Tingginya minat masyarakat untuk berlibur membuat Kota berhawa sejuk ini menjadi salahsatu destinasi utama di Sumatera Selatan.
Antusiasme wisatawan terlihat dari meningkatnya kunjungan ke berbagai objek wisata serta tingginya tingkat hunian penginapan.
Villa, hotel, hingga homestay di Kota Pagar Alam dilaporkan ramai dipadati pengunjung, bahkan banyak yang telah dipesan sejak jauh hari sebelum libur Lebaran.
BACA JUGA:Daftar Keinginan
Keindahan alam yang memukau serta udara yang sejuk menjadi daya tarik utama Pagar Alam bagi wisatawan yang ingin menghabiskan waktu liburan bersama keluarga.
Tak hanya itu, beragam objek wisata alam yang mudah dijangkau turut menambah minat kunjungan wisatawan.
Kepala Dinas Pariwisata Kota Pagar Alam, M. Brilian Aristofani, mengungkapkan bahwa tingkat kunjungan wisatawan selama libur Lebaran tahun ini mengalami peningkatan signifikan.
“Keberadaan villa, hotel, dan homestay di Pagar Alam pada momen libur Lebaran Idul Fitri 1447 H mengalami peningkatan di atas 40 persen. Bahkan untuk penginapan di kawasan Gunung Dempo mencapai 100 persen atau full booking,” ujarnya.
BACA JUGA:Penyidikan Kasus Penyiraman Harus Lanjut
Menurutnya, tingginya minat wisatawan di kawasan Gunung Dempo tidak lepas dari lokasi penginapan yang berada dekat dengan berbagai spot wisata menarik serta panorama alam yang indah.
“Penginapan di kawasan Gunung Dempo banyak diminati karena memiliki akses ke spot wisata yang menarik dan pemandangan alam yang memikat,” tambahnya.
Wisatawan yang berkunjung ke Pagar Alam selama libur Lebaran ini berasal dari berbagai daerah, seperti Lampung, Bengkulu, Jambi, Jakarta, hingga beberapa wilayah di Pulau Jawa.

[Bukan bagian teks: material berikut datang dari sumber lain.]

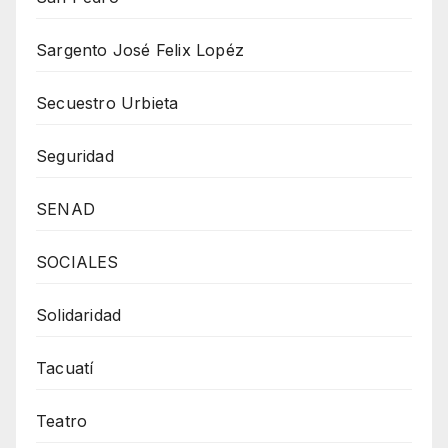
Sargento José Felix Lopéz
Secuestro Urbieta
Seguridad
SENAD
SOCIALES
Solidaridad
Tacuatí
Teatro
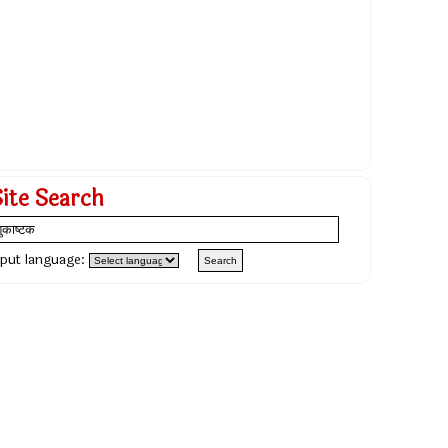
Site Search
nput language:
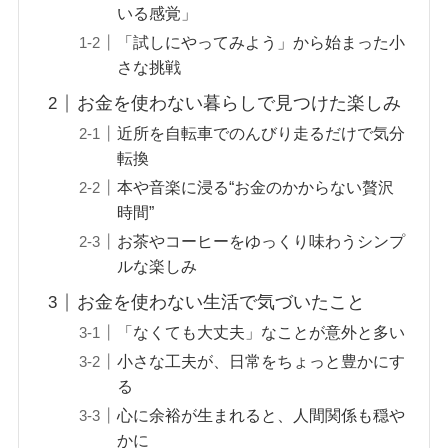
いる感覚」
「試しにやってみよう」から始まった小
さな挑戦
お金を使わない暮らしで見つけた楽しみ
近所を自転車でのんびり走るだけで気分
転換
本や音楽に浸る“お金のかからない贅沢
時間”
お茶やコーヒーをゆっくり味わうシンプ
ルな楽しみ
お金を使わない生活で気づいたこと
「なくても大丈夫」なことが意外と多い
小さな工夫が、日常をちょっと豊かにす
る
心に余裕が生まれると、人間関係も穏や
かに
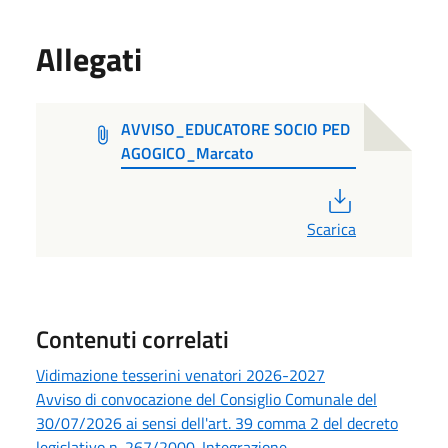
Allegati
AVVISO_EDUCATORE SOCIO PED
AGOGICO_Marcato
PDF
Scarica
Contenuti correlati
Vidimazione tesserini venatori 2026-2027
Avviso di convocazione del Consiglio Comunale del
30/07/2026 ai sensi dell'art. 39 comma 2 del decreto
legislativo n. 267/2000. Integrazione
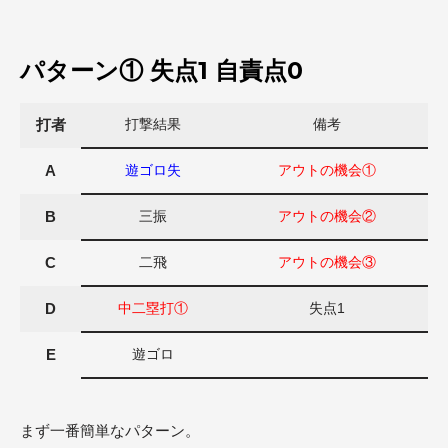
パターン① 失点1 自責点0
打者
打撃結果
備考
A
遊ゴロ失
アウトの機会①
B
三振
アウトの機会②
C
二飛
アウトの機会③
D
中二塁打①
失点1
E
遊ゴロ
まず一番簡単なパターン。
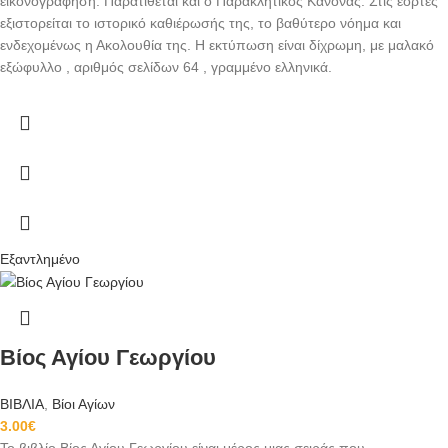
εικονογράφηση. Παρατίθεται και ο Παρακλητικός Κανόνας. Στις εορτές
εξιστορείται το ιστορικό καθιέρωσής της, το βαθύτερο νόημα και
ενδεχομένως η Ακολουθία της. Η εκτύπωση είναι δίχρωμη, με μαλακό
εξώφυλλο , αριθμός σελίδων 64 , γραμμένο ελληνικά.
Εξαντλημένο
Βίος Αγίου Γεωργίου
ΒΙΒΛΙΑ
,
Βίοι Αγίων
3.00
€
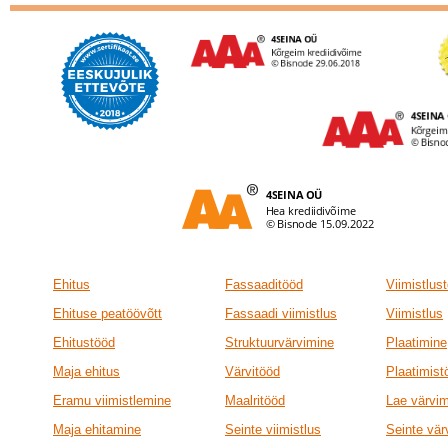
Ehitus
Fassaaditööd
Viimistlus
Ehituse peatöövõtt
Fassaadi viimistlus
Viimistlus
Ehitustööd
Struktuurvärvimine
Plaatimine
Maja ehitus
Värvitööd
Plaatimist
Eramu viimistlemine
Maalritööd
Lae värvi
Maja ehitamine
Seinte viimistlus
Seinte vär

Brilian berharap, meningkatnya kunjungan wisatawan ini dapat memberikan dampak positif terhadap perekonomian masyarakat, khususnya pelaku Usaha Mikro, Kecil, dan Menengah (UMKM) di Kota Pagar Alam.
“Kita berharap ramainya wisatawan ini dapat menggerakkan ekonomi kreatif di Pagar Alam, mengingat sebagian besar masyarakat kita merupakan pelaku UMKM,” pungkasnya.